I do like the color though!


----------



## Ariel301 (Jan 19, 2010)

Oh, they're not so bad! I like the ears...I'm not big on superlong ears anyway.


----------



## freemotion (Jan 19, 2010)

Good thing you are not near me....I'd buy 'em both in a heartbeat!


----------



## lupinfarm (Jan 19, 2010)

Fantastically cute!


----------



## KinderKorner (Jan 19, 2010)

I do have a question. Why is it such a huge sucess to have two teated doelings? And why do you have some that aren't. I'm not being rude I'm honestly curious.
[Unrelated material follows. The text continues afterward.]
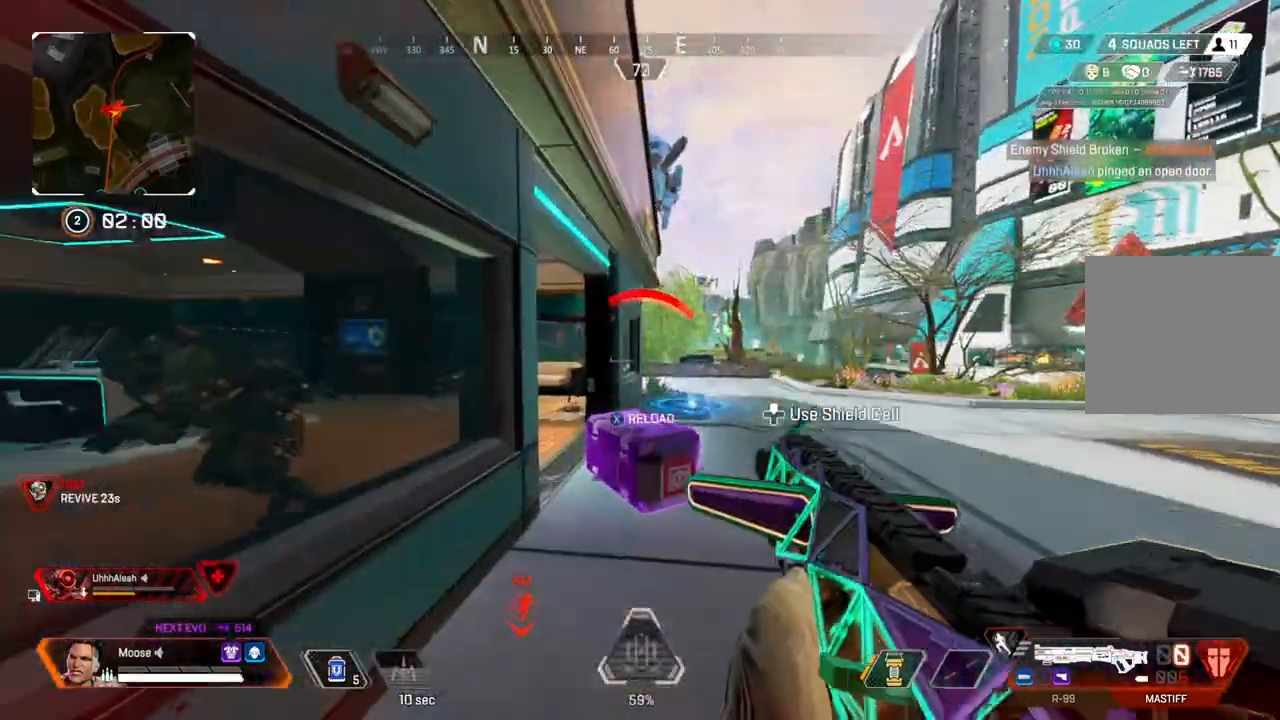
{"buttons": [], "left_stick": "up", "right_stick": "center", "events": [[33, "SQUARE", "up"]]}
I would never use any goat that has more than two teats for breeding. Is it common to have boers with more than two? And if so why don't you just cull them, and get better stock?

I'm confuzed.  Sorry if I sound offensive. I'm not trying to be.


----------



## ()relics (Jan 19, 2010)

you wean them I'll add them to my production herd...I bet they will raise BIG FAT kids....


----------



## doublebow (Jan 19, 2010)

What unique coloring!


----------



## jlbpooh (Jan 19, 2010)

I think they are cute too, the second one looks like a little lab puppy with her ears.


----------



## Roll farms (Jan 19, 2010)

Relics, if they're still here when they're weaned, I'm going to hold you to that!  (At a 'weanling' price, though... )  You're right, they'll make big old fat babies.
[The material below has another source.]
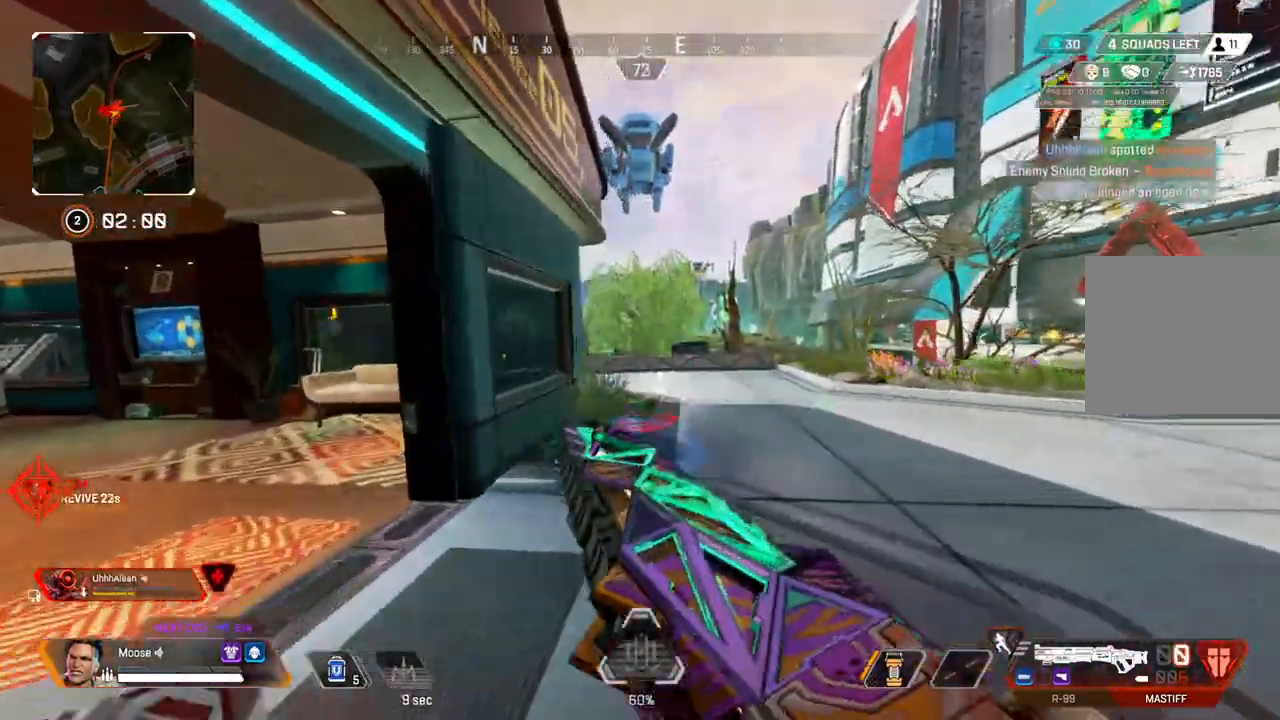
{"buttons": [], "left_stick": "up", "right_stick": "center", "events": []}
Kinder....Someone, somewhere along the way decided it was "ok" for Boers to have 4 teats.  Some breeders even claim they can feed larger 'litters' that way (pure BS, but I've read and heard it from many people...).   
All of the Boer breed registries allow it, and 2 teats per side are ok at shows.
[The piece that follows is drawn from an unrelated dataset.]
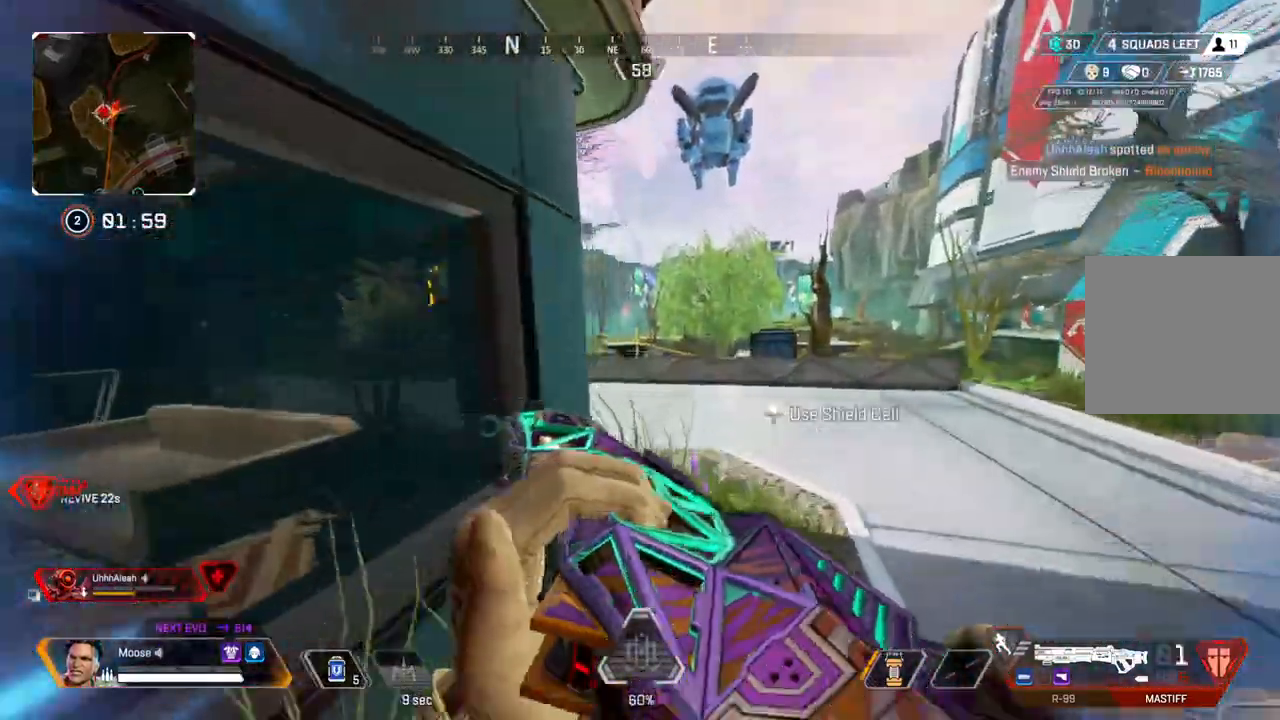
{"buttons": ["L3"], "left_stick": "up", "right_stick": "center", "events": [[133, "CIRCLE", "down"], [200, "CIRCLE", "up"], [200, "right_stick", "left"], [317, "L3", "down"], [500, "right_stick", "center"]]}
There are folks who cut off the extra teats and sell them as 'normal' (2 teated)...then you end up w/ 4 (or more!) teats on your kids, seemingly out of nowhere.   
And you can have extra teats just show up down the line, due to genetics.

My sister drove 6 hours once and paid 250$ for a DOE WITH 7 TEATS.
That doe should have been culled / sold as a pet...but the irresponsible breeder not only sold her as breeding stock, she sold her with papers!

I do try to breed for 2 teats, and have kept only 2 teated kids this year for my own stock.  

I consider 4 teats a flaw, (a hazard of starting with dairy goats) but most boer breeders don't simply b/c it's allowed in the registry, at shows, etc.

While *I* may advocate 2 teated boers, I'm a minority, and I can't fight 3 breed associations and a thousand breeders who don't see it as a problem.  

Do I / have I sold 4 teated kids?  Yep....but not without telling whoever bought them about it, and most folks shrug and look at me like, "So?".  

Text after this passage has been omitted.